[WHAT IS BEING ASKED] Rewrite the stretch from the start of the entries through the line containing "1063 401 4 4 - 2.6", replacing "catalogue" with "source list" and leaving everything else unchanged. Leave the pictures out.

[Recorded data]
※ ※ ※
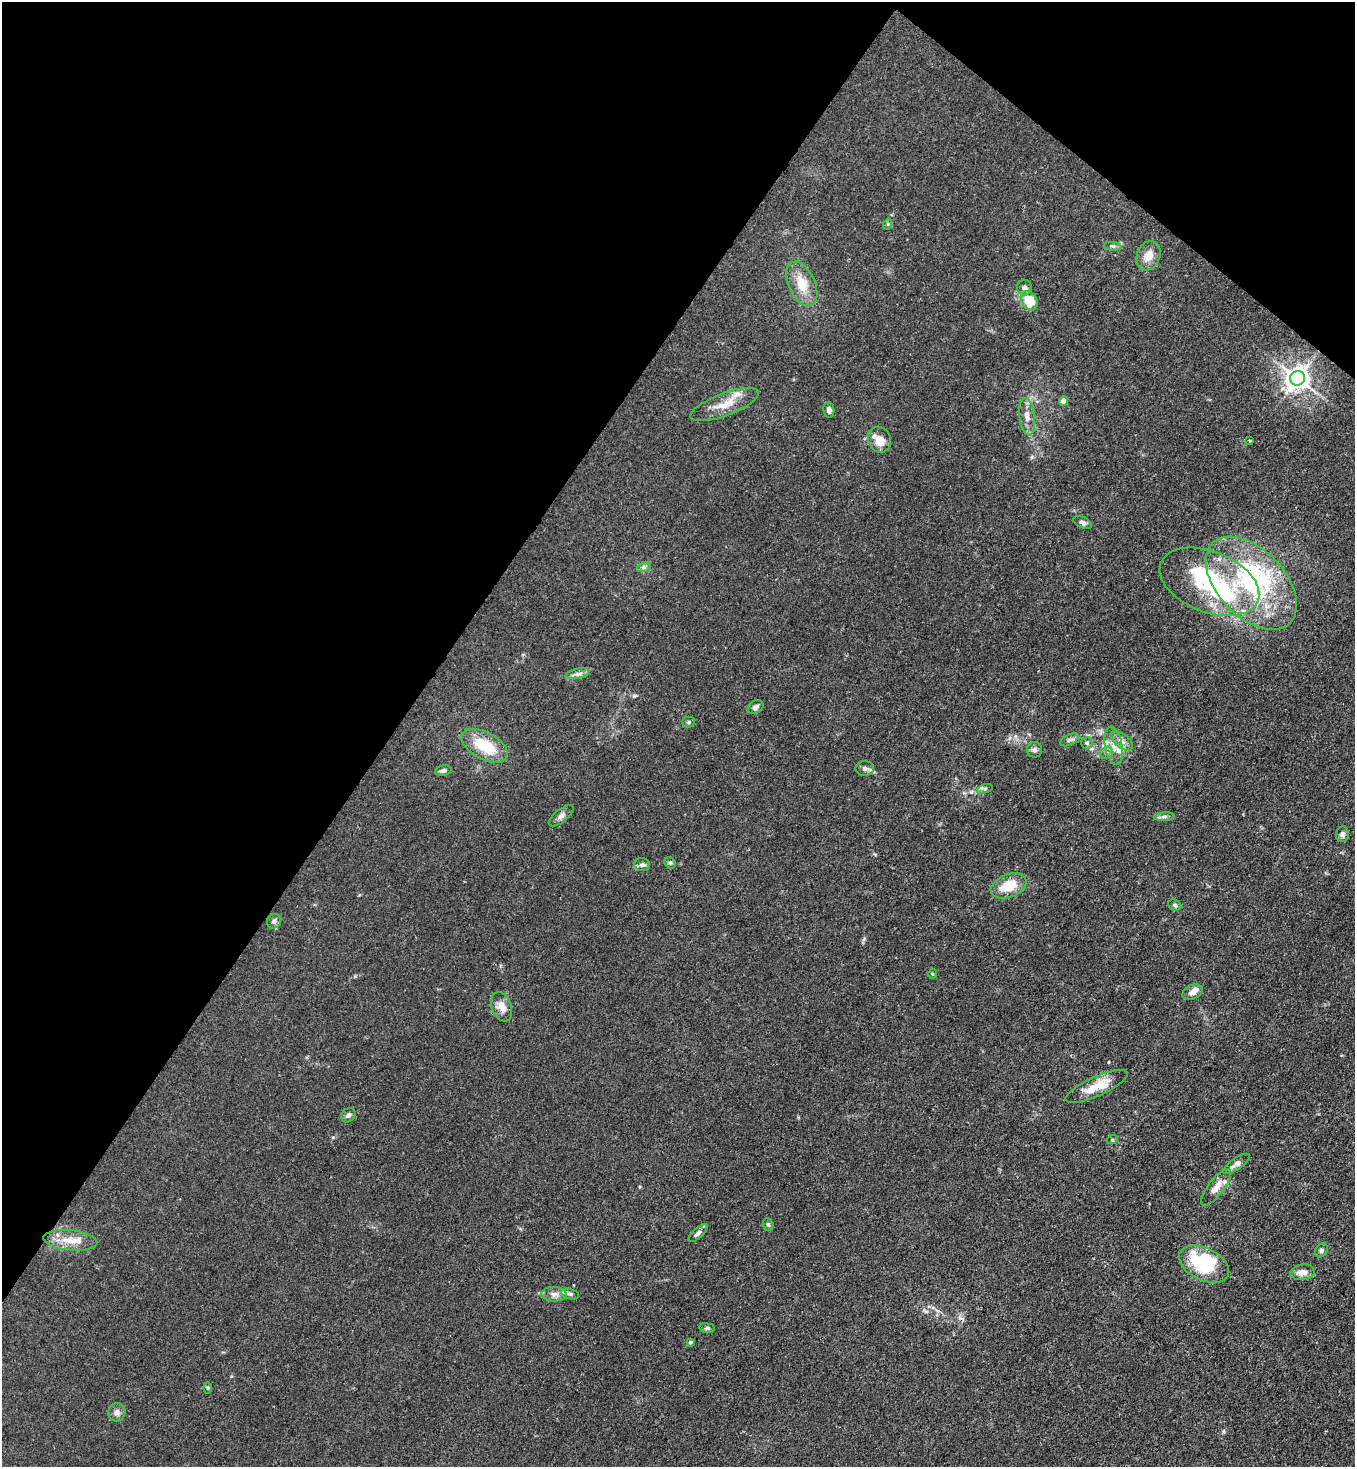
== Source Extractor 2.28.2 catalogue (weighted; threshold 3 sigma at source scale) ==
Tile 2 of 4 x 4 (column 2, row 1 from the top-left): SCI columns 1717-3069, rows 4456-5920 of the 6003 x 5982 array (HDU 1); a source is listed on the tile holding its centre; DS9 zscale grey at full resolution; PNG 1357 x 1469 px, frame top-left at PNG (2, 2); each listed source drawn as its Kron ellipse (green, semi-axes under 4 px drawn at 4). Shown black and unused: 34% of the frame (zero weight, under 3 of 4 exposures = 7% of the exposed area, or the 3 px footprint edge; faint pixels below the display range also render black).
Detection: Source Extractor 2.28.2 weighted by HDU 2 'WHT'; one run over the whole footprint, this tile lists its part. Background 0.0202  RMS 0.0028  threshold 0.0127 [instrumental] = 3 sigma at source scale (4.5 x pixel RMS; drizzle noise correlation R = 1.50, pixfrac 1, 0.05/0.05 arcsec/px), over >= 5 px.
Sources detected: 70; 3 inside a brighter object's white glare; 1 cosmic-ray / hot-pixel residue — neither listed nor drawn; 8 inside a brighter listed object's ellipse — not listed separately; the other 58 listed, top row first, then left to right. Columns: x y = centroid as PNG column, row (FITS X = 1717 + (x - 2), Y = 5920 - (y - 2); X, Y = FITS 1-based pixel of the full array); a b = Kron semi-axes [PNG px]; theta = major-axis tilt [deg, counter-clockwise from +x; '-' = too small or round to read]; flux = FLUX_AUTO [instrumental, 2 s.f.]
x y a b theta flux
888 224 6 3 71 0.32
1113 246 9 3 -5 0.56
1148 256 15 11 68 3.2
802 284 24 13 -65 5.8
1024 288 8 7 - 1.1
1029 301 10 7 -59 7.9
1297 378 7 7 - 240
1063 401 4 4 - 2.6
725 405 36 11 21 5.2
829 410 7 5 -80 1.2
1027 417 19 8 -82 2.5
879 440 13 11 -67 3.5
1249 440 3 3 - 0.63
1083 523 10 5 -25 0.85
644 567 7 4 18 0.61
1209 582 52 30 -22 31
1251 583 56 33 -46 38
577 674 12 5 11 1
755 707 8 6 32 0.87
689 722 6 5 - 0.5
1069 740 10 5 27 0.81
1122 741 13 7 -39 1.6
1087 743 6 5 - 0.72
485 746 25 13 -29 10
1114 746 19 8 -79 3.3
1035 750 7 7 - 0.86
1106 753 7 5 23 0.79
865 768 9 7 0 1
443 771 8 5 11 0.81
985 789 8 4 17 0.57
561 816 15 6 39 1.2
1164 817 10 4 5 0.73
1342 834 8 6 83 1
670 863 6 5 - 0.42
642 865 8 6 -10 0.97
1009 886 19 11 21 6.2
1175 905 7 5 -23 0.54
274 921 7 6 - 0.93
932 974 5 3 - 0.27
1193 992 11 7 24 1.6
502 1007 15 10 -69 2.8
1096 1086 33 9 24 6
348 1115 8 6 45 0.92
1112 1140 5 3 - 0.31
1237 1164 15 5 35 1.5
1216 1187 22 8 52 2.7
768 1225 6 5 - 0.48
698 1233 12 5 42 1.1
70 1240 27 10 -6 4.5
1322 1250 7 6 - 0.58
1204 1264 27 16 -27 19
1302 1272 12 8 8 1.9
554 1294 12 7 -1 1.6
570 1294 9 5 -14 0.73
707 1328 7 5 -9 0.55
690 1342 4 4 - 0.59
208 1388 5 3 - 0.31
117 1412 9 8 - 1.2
※ ※ ※
[EXERCISE ANSWER]
== Source Extractor 2.28.2 source list (weighted; threshold 3 sigma at source scale) ==
Tile 2 of 4 x 4 (column 2, row 1 from the top-left): SCI columns 1717-3069, rows 4456-5920 of the 6003 x 5982 array (HDU 1); a source is listed on the tile holding its centre; DS9 zscale grey at full resolution; PNG 1357 x 1469 px, frame top-left at PNG (2, 2); each listed source drawn as its Kron ellipse (green, semi-axes under 4 px drawn at 4). Shown black and unused: 34% of the frame (zero weight, under 3 of 4 exposures = 7% of the exposed area, or the 3 px footprint edge; faint pixels below the display range also render black).
Detection: Source Extractor 2.28.2 weighted by HDU 2 'WHT'; one run over the whole footprint, this tile lists its part. Background 0.0202  RMS 0.0028  threshold 0.0127 [instrumental] = 3 sigma at source scale (4.5 x pixel RMS; drizzle noise correlation R = 1.50, pixfrac 1, 0.05/0.05 arcsec/px), over >= 5 px.
Sources detected: 70; 3 inside a brighter object's white glare; 1 cosmic-ray / hot-pixel residue — neither listed nor drawn; 8 inside a brighter listed object's ellipse — not listed separately; the other 58 listed, top row first, then left to right. Columns: x y = centroid as PNG column, row (FITS X = 1717 + (x - 2), Y = 5920 - (y - 2); X, Y = FITS 1-based pixel of the full array); a b = Kron semi-axes [PNG px]; theta = major-axis tilt [deg, counter-clockwise from +x; '-' = too small or round to read]; flux = FLUX_AUTO [instrumental, 2 s.f.]
x y a b theta flux
888 224 6 3 71 0.32
1113 246 9 3 -5 0.56
1148 256 15 11 68 3.2
802 284 24 13 -65 5.8
1024 288 8 7 - 1.1
1029 301 10 7 -59 7.9
1297 378 7 7 - 240
1063 401 4 4 - 2.6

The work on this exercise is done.